• **Written task**:
Return the data below in full, exactly as it stands.

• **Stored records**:
# # #

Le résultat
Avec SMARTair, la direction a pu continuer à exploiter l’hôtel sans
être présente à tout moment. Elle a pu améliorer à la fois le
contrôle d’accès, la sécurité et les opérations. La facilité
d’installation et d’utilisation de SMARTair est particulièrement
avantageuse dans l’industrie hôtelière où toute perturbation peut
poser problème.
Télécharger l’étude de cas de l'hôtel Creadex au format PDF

# # #

• **Output of the exercise**:
Le résultat
Avec SMARTair, la direction a pu continuer à exploiter l’hôtel sans
être présente à tout moment. Elle a pu améliorer à la fois le
contrôle d’accès, la sécurité et les opérations. La facilité
d’installation et d’utilisation de SMARTair est particulièrement
avantageuse dans l’industrie hôtelière où toute perturbation peut
poser problème.
Télécharger l’étude de cas de l'hôtel Creadex au format PDF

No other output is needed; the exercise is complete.